▶ SOURCE DATA:

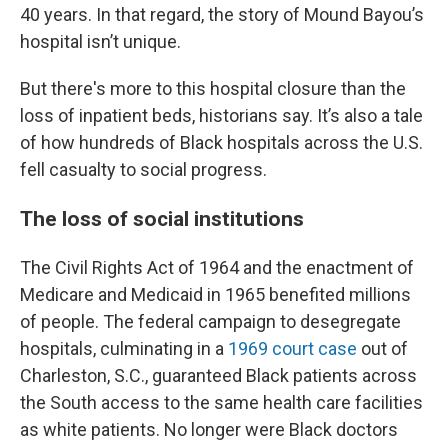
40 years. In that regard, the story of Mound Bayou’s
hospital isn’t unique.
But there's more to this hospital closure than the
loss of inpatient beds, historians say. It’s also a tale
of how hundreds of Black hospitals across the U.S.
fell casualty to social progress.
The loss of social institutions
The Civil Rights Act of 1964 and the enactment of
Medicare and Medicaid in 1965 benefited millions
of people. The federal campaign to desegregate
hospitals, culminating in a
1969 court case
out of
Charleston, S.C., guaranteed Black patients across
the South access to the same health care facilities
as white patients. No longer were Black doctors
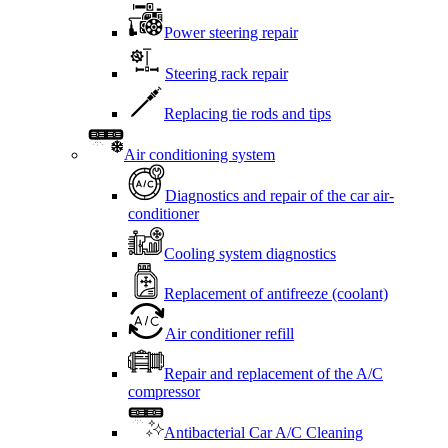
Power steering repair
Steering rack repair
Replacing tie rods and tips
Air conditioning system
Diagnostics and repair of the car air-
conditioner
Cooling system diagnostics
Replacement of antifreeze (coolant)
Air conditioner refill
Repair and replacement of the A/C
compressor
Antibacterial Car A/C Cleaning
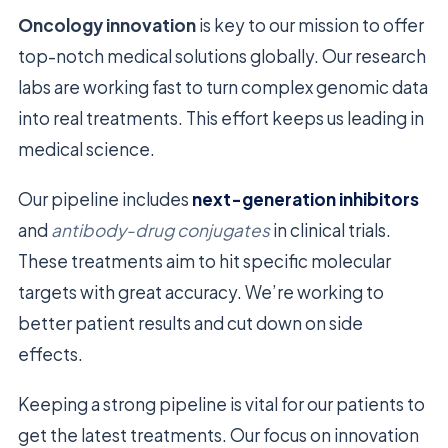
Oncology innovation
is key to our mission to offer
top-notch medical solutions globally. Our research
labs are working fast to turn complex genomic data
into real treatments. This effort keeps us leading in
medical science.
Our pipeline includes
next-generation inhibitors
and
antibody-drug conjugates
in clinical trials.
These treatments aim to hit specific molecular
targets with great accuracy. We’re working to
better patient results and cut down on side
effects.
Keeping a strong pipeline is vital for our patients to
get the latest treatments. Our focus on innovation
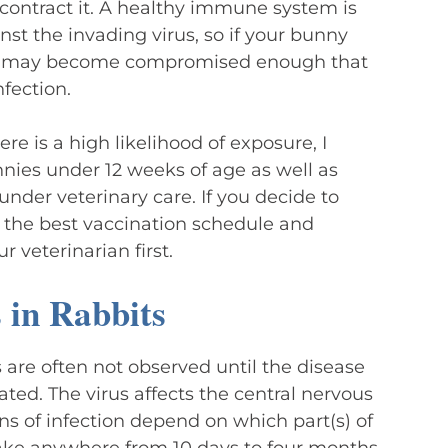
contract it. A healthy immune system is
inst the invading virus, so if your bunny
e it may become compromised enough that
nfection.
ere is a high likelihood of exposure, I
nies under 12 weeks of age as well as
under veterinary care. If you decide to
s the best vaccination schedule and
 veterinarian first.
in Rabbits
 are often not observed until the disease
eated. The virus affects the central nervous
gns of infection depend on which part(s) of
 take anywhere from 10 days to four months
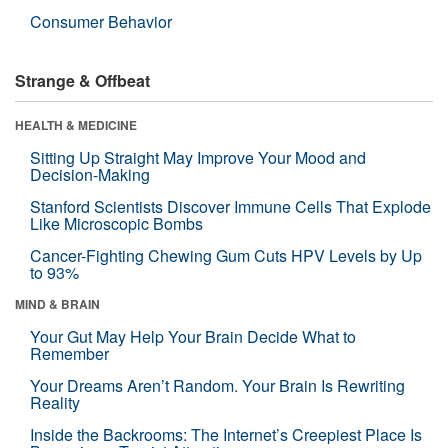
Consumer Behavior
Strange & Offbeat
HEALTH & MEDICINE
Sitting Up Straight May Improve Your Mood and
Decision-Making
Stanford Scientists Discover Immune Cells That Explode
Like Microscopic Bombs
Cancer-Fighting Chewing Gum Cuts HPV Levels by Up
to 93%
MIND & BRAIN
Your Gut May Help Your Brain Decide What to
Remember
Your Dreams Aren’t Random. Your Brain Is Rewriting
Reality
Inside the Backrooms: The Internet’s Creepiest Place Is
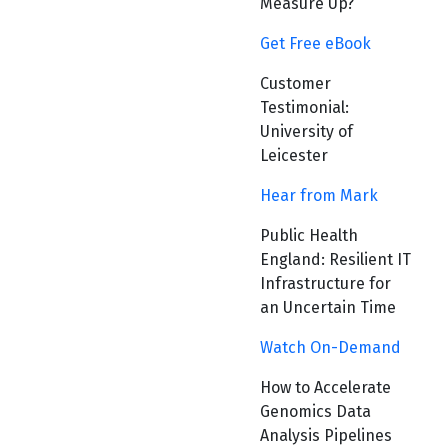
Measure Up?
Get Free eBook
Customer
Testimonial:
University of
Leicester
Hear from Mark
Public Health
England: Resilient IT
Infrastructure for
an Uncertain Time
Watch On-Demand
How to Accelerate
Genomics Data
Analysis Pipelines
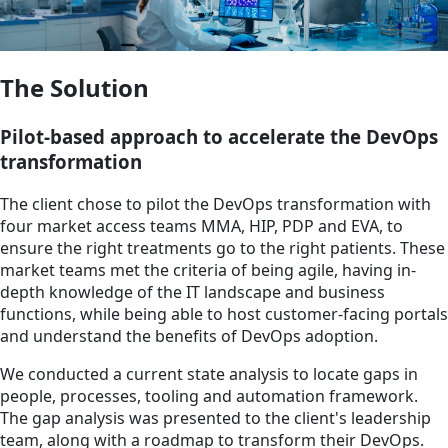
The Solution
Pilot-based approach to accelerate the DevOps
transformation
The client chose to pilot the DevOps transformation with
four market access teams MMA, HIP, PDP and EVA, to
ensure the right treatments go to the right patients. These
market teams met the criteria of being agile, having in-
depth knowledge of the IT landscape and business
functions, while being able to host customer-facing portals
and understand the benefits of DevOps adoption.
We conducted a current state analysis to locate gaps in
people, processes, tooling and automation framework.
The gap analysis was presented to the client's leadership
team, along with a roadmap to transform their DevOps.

▶ REQUIRED WORK: Using the listing above, return word for word each line from the one that has "The Civil Rights" through the one that has "the South access", and no line outside that range.

▶ RESULT FOR THIS TASK:
The Civil Rights Act of 1964 and the enactment of
Medicare and Medicaid in 1965 benefited millions
of people. The federal campaign to desegregate
hospitals, culminating in a
1969 court case
out of
Charleston, S.C., guaranteed Black patients across
the South access to the same health care facilities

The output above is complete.